Mentre sono stati stralciati, perche prescritti, i capi d’imputazione relativi all’abuso d’ufficio, falso ideologico e amministrativo. C’è da dire, che il Pubblico Ministero aveva chiesto per i due imputati una condanna ad un anno. Il giudice ha ritenuto, invece, di aumentare la pena riscontrando, evidentemente, delle responsabilità  più contingenti.

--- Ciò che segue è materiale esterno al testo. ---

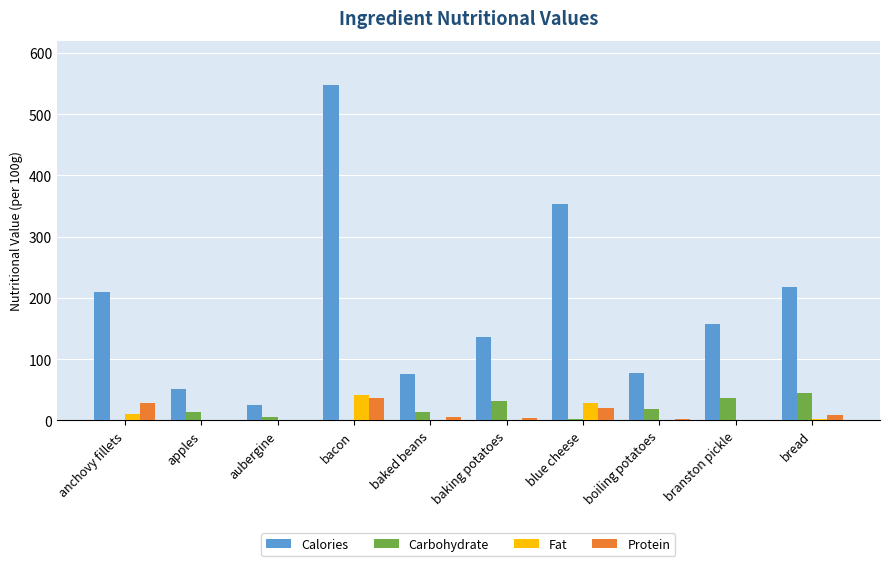

What is the sum of all Protein values?

108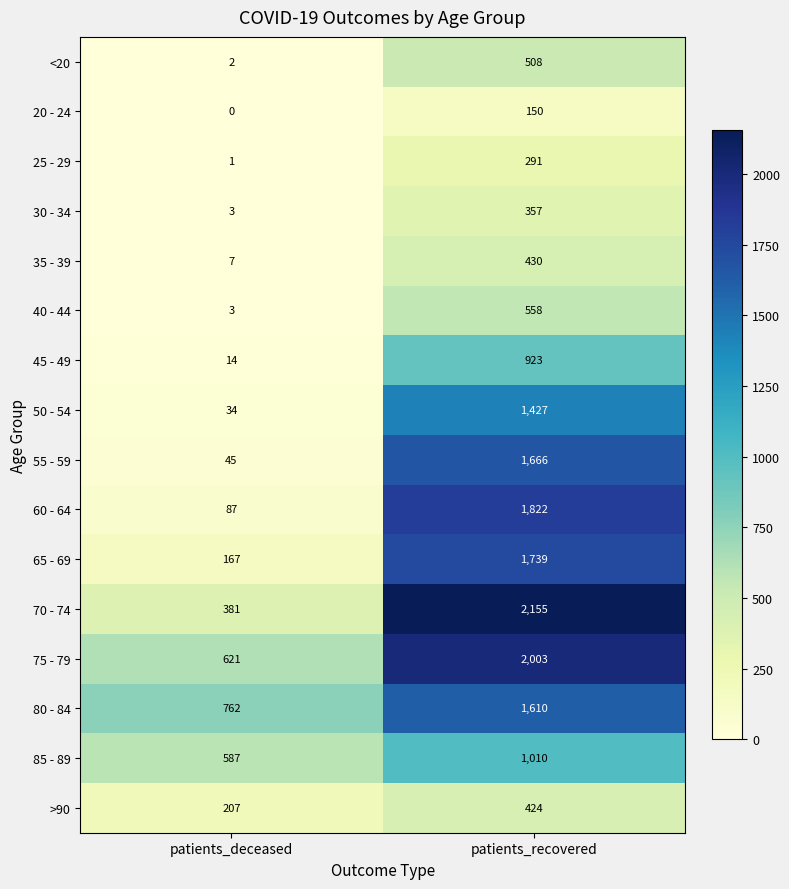

At which category is the sum across all series the highest?

patients_recovered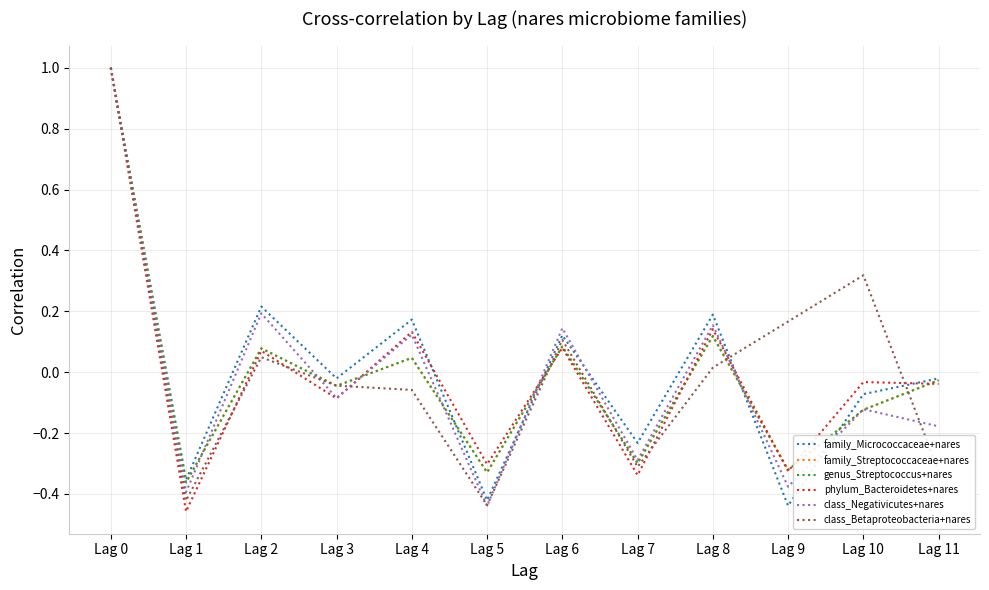

Between Lag 7 and Lag 10, which series saw the biggest shift?

class_Betaproteobacteria+nares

La vicenda, è bene ricordare, risale a un progetto esecutivo realizzato nel 2003: nel 2005 l’inizio dei lavori, grazie al finanziamento del primo lotto da parte della Regione, seguito da un vespaio di polemiche sulla sua collocazione e sull’impatto ambientale. Polemiche che poi diedero luogo ad esposti e quindi all’indagine della Procura della Repubblica di Cassino, culminata con il sequestro dell’opera e l’iscrizione nel registro degli indagati di tre persone avvenuta nel giugno 2007. A febbraio scorso si è tenuta la prima delle quattro udienze che hanno portato alla sentenza di ieri. Nel dispositivo sono contenuti altri importanti elementi. Il primo, senz’altro rilevante per il futuro dell’opera, è il dissequestro della costruzione, quindi l’invio degli atti per quanto di competenza alla Corte dei Conti e il riconoscimento della parte civile (la Regione Lazio) per un eventuale risarcimento danni. Ai condannati, i quali avrebbero già annunciato il ricorso al secondo grado di giudizio, è stata concessa la sospensione della pena.
“Non avevamo dubbi – ha detto invece Roberto D’Auria, legale di Iliano Corsetti – dell’estraneità del presidente Corsetti ai reati contestati. Abbiamo avuto sempre fiducia nella magistratura e pazientemente abbiamo aspettato questo giudizio che ci vede, per quel che ci riguarda, molto soddisfatti”.